Hitt also questioned Williams’ knowledge of how stop-and-frisk is implemented.
“Ultimately, stop–and–frisk is under the mayor’s control, not the commissioner’s,” Hitt said. “As you’ll remember, Commissioner Ramsey also spoke out about Jim’s plan to decriminalize marijuana, but Ramsey ultimately implemented it because it’s the law and it’s his duty to uphold the law.
“As Sen. Williams has pointed out, Ramsey chaired President Obama’s 21st Century Policy Task Force and called for the recent Department of Justice’s report on Philadelphia’s policing,” Hitt added. “Sen. Williams has pledged to implement all of the recommendations in those two reports that Ramsey commissioned, so why then does Sen. Williams suddenly think that Commissioner Ramsey is not capable of improving Philadelphia’s police-community relations?”
Mayoral candidate and former district attorney Lynne Abraham also backed the job Ramsey has done, even though they have differences of opinion on certain policing endeavors.

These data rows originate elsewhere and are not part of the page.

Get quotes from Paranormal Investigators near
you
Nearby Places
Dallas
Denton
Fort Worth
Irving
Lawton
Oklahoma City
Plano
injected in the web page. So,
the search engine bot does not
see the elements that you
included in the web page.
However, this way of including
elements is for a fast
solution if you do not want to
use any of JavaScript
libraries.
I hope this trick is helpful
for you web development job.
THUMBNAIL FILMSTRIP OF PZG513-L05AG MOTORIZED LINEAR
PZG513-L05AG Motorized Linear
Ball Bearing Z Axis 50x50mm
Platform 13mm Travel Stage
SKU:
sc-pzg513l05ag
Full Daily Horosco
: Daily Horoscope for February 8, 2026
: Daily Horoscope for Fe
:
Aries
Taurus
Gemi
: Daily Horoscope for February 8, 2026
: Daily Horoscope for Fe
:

“Even though we disagree on the merits of the stop–and–frisk policy, Commissioner Ramsey has done an outstanding job,” Abraham said. “His work with the Task Force on 21st Century Policing is of the highest order and is properly commended. He is taking steps to implement the report to help restore the trust between the community and the police.

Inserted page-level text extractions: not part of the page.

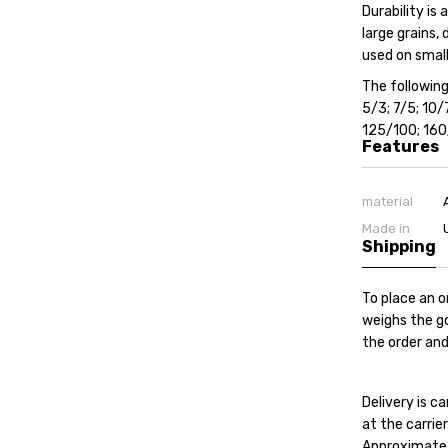
Durability is
large grains,
used on small
The following
5/3; 7/5; 10
125/100; 16
Features
material
Made in
Shipping
To place an o
weighs the go
the order and
Delivery is 
at the carrier'
Approximate c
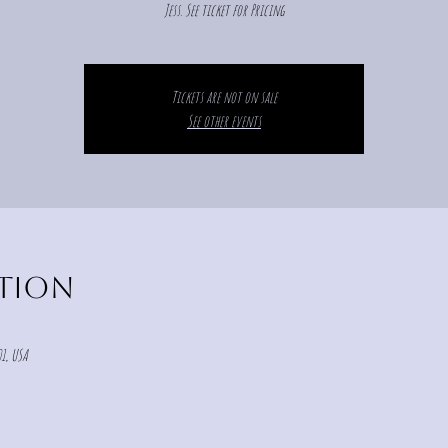
Jess. See ticket for Pricing
Tickets are not on sale
See other events
ation
1, USA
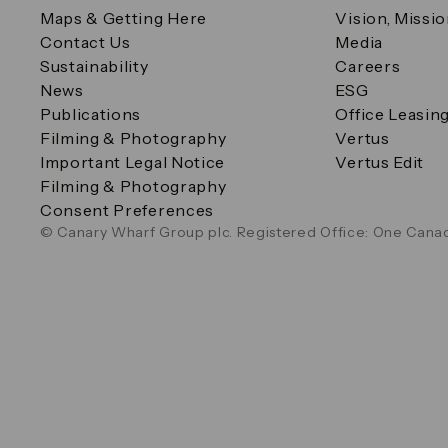
Maps & Getting Here
Vision, Missi
Contact Us
Media
Sustainability
Careers
News
ESG
Publications
Office Leasin
Filming & Photography
Vertus
Important Legal Notice
Vertus Edit
Filming & Photography
Consent Preferences
© Canary Wharf Group plc. Registered Office: One Canad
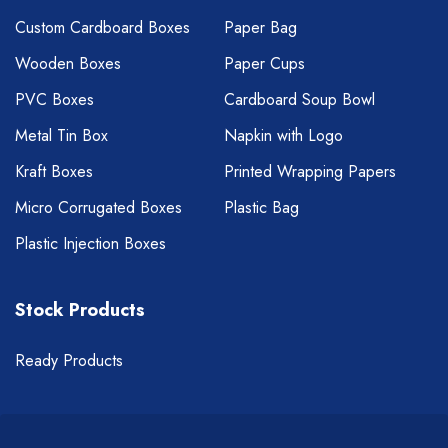
Custom Cardboard Boxes
Paper Bag
Wooden Boxes
Paper Cups
PVC Boxes
Cardboard Soup Bowl
Metal Tin Box
Napkin with Logo
Kraft Boxes
Printed Wrapping Papers
Micro Corrugated Boxes
Plastic Bag
Plastic Injection Boxes
Stock Products
Ready Products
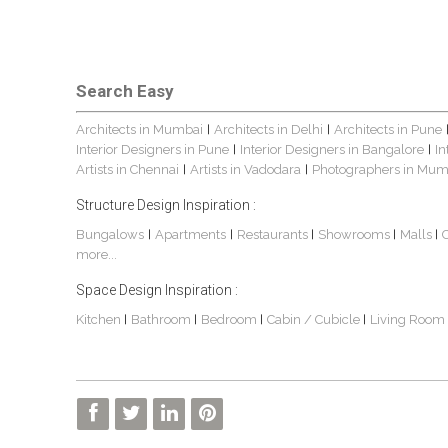
Search Easy
Architects in Mumbai
Architects in Delhi
Architects in Pune
|
|
Interior Designers in Pune
Interior Designers in Bangalore
In
|
|
Artists in Chennai
Artists in Vadodara
Photographers in Mum
|
|
Structure Design Inspiration :
Bungalows
Apartments
Restaurants
Showrooms
Malls
|
|
|
|
|
more...
Space Design Inspiration :
Kitchen
Bathroom
Bedroom
Cabin / Cubicle
Living Room
|
|
|
|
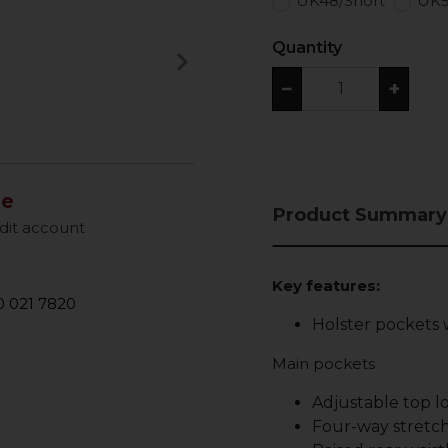
UK48/Short
UK5
Quantity
keyboard_arrow_right
Next
−
+
le
Product Summary
dit account
Key features:
 021 7820
Holster pockets 
Main pockets
Adjustable top 
Four-way stretch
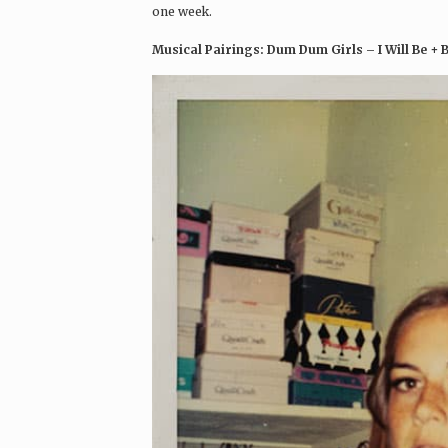
one week.
Musical Pairings: Dum Dum Girls – I Will Be + 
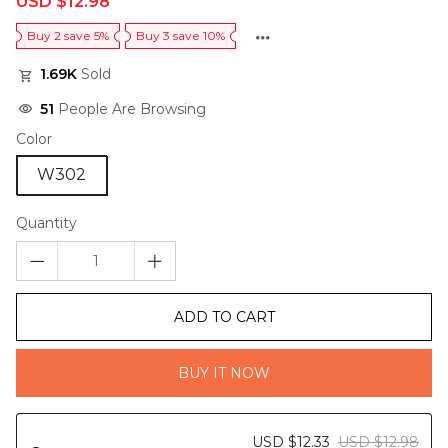
USD $12.98
price
price
Buy 2 save 5%
Buy 3 save 10%
1.69K
Sold
51
People Are Browsing
Color
W302
Quantity
ADD TO CART
BUY IT NOW
USD $12.33
USD $12.98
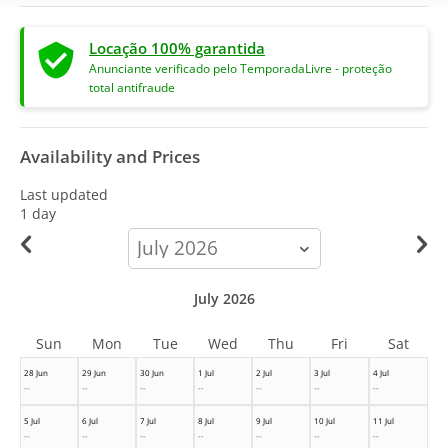
Locação 100% garantida
Anunciante verificado pelo TemporadaLivre - proteção
total antifraude
Availability and Prices
Last updated
1 day
calendar-
month
July 2026
Sun
Mon
Tue
Wed
Thu
Fri
Sat
28 Jun
29 Jun
30 Jun
1 Jul
2 Jul
3 Jul
4 Jul
--
--
--
--
--
--
--
5 Jul
6 Jul
7 Jul
8 Jul
9 Jul
10 Jul
11 Jul
--
--
--
--
--
--
--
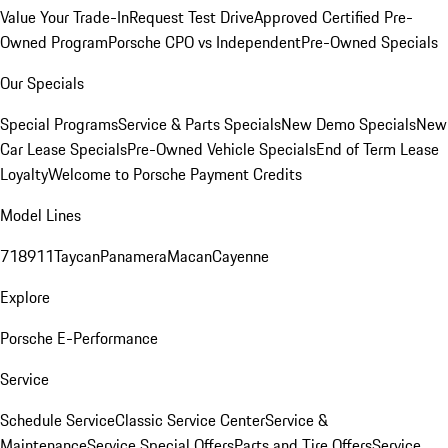
Value Your Trade-In
Request Test Drive
Approved Certified Pre-
Owned Program
Porsche CPO vs Independent
Pre-Owned Specials
Our Specials
Special Programs
Service & Parts Specials
New Demo Specials
New
Car Lease Specials
Pre-Owned Vehicle Specials
End of Term Lease
Loyalty
Welcome to Porsche Payment Credits
Model Lines
718
911
Taycan
Panamera
Macan
Cayenne
Explore
Porsche E-Performance
Service
Schedule Service
Classic Service Center
Service &
Maintenance
Service Special Offers
Parts and Tire Offers
Service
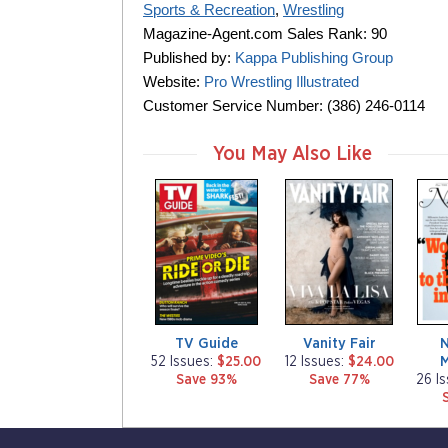
Sports & Recreation
,
Wrestling
Magazine-Agent.com Sales Rank: 90
Published by:
Kappa Publishing Group
Website:
Pro Wrestling Illustrated
Customer Service Number: (386) 246-0114
You May Also Like
m
m
m
a
a
a
g
g
g
a
a
a
z
z
z
i
i
i
n
n
n
e
e
e
TV Guide
Vanity Fair
52 Issues:
$25.00
12 Issues:
$24.00
Save 93%
Save 77%
26 I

“As mayor, I would end Mayor Nutter’s stop-and-frisk policy, which infringes on our citizens’ constitutional rights and disproportionately targets minority youth.”
Mayoral candidate and former Philadelphia Gas Works executive Doug Oliver also said he was supportive of Ramsey, and thought it showed bad political form to discuss citywide personnel in such a public manner ahead of an election.
“What I said now in four televised debates and whenever I have been asked, is that it is inappropriate to have conversations about city personnel decisions in a public venue,” Oliver said. “So I declined to talk about who I would appoint to where.
“But I am a huge fan of Ramsey, and believe he’s done a tremendous job,” Oliver continued, noting no one knows if Ramsey would even want to stay on as commissioner after November’s elections. “Ramsey is highly respected locally, regionally, nationally and internationally. Any conversations about what happens with Ramsey and his position would be a conversation that takes place with Ramsey first.”
Williams said he has been talking to members of the community throughout the campaign and came to the difficult conclusion that he needed to go in a different direction with the leader of a department that has such an impact on the community; Williams sees Mayor Nutter as the stop–and–frisk’s designer and Ramsey as the implementer of the policy, one Williams said he will end if elected mayor.
“[When] we have to decide about the future of this department, do we want a mayor who gets it right the first time or someone who is an election year convert — to understand that you can’t develop policies that are detrimental to communities, per [President Barack Obama’s] task force, co–chaired by Chief Ramsey,” Williams continued. “The new commissioner must understand that community policing is a mind set and not a policy … that police are safer when they work in concert with community.”
Candidate T. Milton Street agreed with Williams and said he, too, would fire Ramsey.
The mayoral primary is on May 19. There are six Democratic candidates and one Republican, Melissa Murray Bailey. Registered Democrats outnumber Republicans by about 7 to 1 in the city.